* Prompt
The output must match the lines from the first line of the listing below through the line holding "- formatting and linting" exactly and must contain no pictures.

* Record extracts
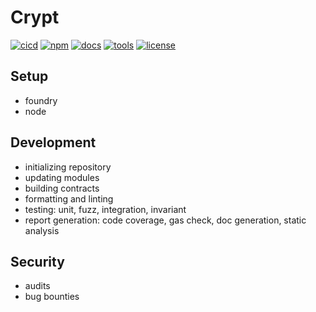 # Crypt

[![cicd](https://github.com/vbidin/crypt/actions/workflows/ci.yaml/badge.svg)](https://github.com/vbidin/crypt/actions/workflows/ci.yaml)
[![npm](https://img.shields.io/npm/v/bidin/crypt/latest.svg)](https://www.npmjs.com/package/bidin/crypt/v/latest)
[![docs](https://img.shields.io/badge/GitBook-Documentation-blue?logo=gitbook&logoColor=white)](https://www.gitbook.com/)
[![tools](https://img.shields.io/badge/Built%20with-Foundry-FFDB1C.svg)](https://book.getfoundry.sh/)
[![license](https://img.shields.io/badge/License-MIT-white.svg)](https://github.com/vbidin/crypt/blob/main/LICENSE)

## Setup

- foundry
- node

## Development

- initializing repository
- updating modules
- building contracts
- formatting and linting
- testing: unit, fuzz, integration, invariant
- report generation: code coverage, gas check, doc generation, static analysis

## Security

- audits
- bug bounties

* Your solution
 # Crypt

[![cicd](https://github.com/vbidin/crypt/actions/workflows/ci.yaml/badge.svg)](https://github.com/vbidin/crypt/actions/workflows/ci.yaml)
[![npm](https://img.shields.io/npm/v/bidin/crypt/latest.svg)](https://www.npmjs.com/package/bidin/crypt/v/latest)
[![docs](https://img.shields.io/badge/GitBook-Documentation-blue?logo=gitbook&logoColor=white)](https://www.gitbook.com/)
[![tools](https://img.shields.io/badge/Built%20with-Foundry-FFDB1C.svg)](https://book.getfoundry.sh/)
[![license](https://img.shields.io/badge/License-MIT-white.svg)](https://github.com/vbidin/crypt/blob/main/LICENSE)

## Setup

- foundry
- node

## Development

- initializing repository
- updating modules
- building contracts
- formatting and linting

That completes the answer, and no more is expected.